Como muestra, hoy las cúpulas militares consideran cambiar los nombres de las bases que aún honran a los generales de la confederación esclavista, las estatuas de estos mismos generales comienzan a ser desmanteladas en varias ciudades, organizaciones como Nascar han prohibido la bandera confederada en sus eventos, las maniobras de estrangulamiento están siendo específicamente prohibidas en varios Estados y una batería de leyes locales y federales están siendo creadas para asegurar buena conducta y transparencia en las fuerzas de seguridad. En el ámbito privado, empresas como Sony Music y Warner Music (al igual que Michael Jordan), han donado 100 millones de dólares cada una a la lucha contra el racismo, y ejecutivos de miles de empresas anuncian cambios en sus políticas. Como nota de color, la empresa Band-Aid anunció ayer que comenzará a fabricar apósitos adhesivos —curitas— con nuevos y variados tonos de piel. Increíble que no se les haya ocurrido antes. La ocasión invita también a algún exceso de la corrección política: la compañía HBO Max decidió retirar  de su plataforma la película Lo que el viento se llevó, acción más cercana a la censura que a la voluntad de cambio.

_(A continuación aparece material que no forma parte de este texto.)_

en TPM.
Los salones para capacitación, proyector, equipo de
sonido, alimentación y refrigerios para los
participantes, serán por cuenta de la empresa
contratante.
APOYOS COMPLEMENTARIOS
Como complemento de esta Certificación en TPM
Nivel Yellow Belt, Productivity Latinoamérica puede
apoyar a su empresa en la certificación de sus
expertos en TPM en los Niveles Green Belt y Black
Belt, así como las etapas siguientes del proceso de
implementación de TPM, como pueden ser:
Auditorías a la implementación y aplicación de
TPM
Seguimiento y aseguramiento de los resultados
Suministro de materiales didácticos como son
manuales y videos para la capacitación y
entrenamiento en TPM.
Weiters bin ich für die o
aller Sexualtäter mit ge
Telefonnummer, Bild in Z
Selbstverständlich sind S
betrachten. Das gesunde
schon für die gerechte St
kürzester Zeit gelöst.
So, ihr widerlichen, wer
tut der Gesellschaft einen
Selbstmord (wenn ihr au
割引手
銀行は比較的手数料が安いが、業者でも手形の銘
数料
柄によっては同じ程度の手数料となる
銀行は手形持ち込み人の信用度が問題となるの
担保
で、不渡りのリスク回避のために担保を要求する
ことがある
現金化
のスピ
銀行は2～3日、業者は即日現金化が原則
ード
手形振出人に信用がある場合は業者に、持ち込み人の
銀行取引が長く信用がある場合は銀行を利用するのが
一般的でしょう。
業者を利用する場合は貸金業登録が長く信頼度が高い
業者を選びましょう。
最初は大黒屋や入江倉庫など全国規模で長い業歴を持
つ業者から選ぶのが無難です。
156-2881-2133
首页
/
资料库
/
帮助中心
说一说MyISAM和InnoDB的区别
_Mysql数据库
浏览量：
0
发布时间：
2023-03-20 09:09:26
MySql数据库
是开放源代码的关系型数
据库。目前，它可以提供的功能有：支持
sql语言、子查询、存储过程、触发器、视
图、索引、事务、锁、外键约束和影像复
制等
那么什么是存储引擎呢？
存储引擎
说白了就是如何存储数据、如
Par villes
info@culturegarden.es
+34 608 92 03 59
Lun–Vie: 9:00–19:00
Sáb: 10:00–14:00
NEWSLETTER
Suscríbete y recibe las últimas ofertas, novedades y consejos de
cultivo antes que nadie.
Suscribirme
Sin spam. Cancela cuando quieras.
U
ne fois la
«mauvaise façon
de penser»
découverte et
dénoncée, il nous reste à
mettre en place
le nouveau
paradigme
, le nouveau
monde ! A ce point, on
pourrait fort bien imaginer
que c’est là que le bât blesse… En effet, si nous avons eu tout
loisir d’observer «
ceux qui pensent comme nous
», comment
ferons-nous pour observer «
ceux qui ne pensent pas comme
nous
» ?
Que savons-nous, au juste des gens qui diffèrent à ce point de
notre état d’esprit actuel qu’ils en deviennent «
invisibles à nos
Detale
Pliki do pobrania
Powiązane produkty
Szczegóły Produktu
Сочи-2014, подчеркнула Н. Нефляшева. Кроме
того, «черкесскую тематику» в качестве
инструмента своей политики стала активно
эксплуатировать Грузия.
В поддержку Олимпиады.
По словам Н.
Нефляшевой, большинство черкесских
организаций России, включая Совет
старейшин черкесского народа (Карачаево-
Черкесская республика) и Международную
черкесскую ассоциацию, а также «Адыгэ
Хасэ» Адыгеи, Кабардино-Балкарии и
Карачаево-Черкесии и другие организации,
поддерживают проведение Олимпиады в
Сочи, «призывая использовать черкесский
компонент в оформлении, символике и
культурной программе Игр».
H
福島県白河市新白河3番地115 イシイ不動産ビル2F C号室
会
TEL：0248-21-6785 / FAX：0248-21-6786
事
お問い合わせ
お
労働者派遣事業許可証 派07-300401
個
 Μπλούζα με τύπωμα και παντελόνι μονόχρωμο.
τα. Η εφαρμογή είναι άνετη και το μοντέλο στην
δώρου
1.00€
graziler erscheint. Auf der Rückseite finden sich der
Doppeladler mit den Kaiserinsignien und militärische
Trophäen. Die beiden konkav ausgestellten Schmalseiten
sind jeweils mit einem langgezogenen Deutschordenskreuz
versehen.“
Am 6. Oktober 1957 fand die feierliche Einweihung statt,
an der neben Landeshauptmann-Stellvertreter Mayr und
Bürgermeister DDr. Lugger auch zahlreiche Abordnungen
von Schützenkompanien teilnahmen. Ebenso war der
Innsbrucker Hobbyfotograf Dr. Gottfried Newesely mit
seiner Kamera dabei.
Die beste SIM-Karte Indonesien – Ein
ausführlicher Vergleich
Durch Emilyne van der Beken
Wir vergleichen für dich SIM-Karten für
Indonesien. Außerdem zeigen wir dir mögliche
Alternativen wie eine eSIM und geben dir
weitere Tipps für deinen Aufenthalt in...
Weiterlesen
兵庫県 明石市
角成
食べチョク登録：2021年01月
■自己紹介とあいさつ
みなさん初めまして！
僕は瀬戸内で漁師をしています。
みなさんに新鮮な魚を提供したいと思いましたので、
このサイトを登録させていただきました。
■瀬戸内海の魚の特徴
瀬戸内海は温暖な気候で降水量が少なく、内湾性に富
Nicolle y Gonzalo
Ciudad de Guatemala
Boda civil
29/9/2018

La polémica sobre los deportistas arrodillándose al principio de los eventos deportivos es quizás el hecho que mejor dibuja el arco cambiante del humor social frente al racismo de estos años. El día en que la estrella del fútbol americano Colin Kaepernick se arrodilló durante el himno nacional, en señal de protesta contra el maltrato de las minorías raciales (despertando la ira de Trump, al punto de llamar a sus seguidores a un boicot al deporte), comenzó una tendencia que se expandió hacia otros deportes y hasta a algunos (si bien pocos) policías que demostraron su solidaridad con los manifestantes arrodillándose ante ellos. Hoy la poderosa liga nacional de fútbol americano (NFL) acusada de haber complotado para que Kaepernick no consiguiese firmar un contrato en estos últimos años, lanzó un comunicado: “Nosotros, la NFL, condenamos el racismo y la opresión sistemática contra las personas de color. Nosotros admitimos que nos equivocamos al no escuchar a los jugadores de la NFL anteriormente y alentamos a todos a protestar de manera pacífica”. Al arrodillarse, Kaepernick se plantó para que muchos no tengan que ser puestos violentamente de rodillas y marcó un camino, ese que hoy nos encuentra transitando una primavera en la que finalmente, y en plena pandemia, florece la fraternidad, esa flor que puede romper la piedra.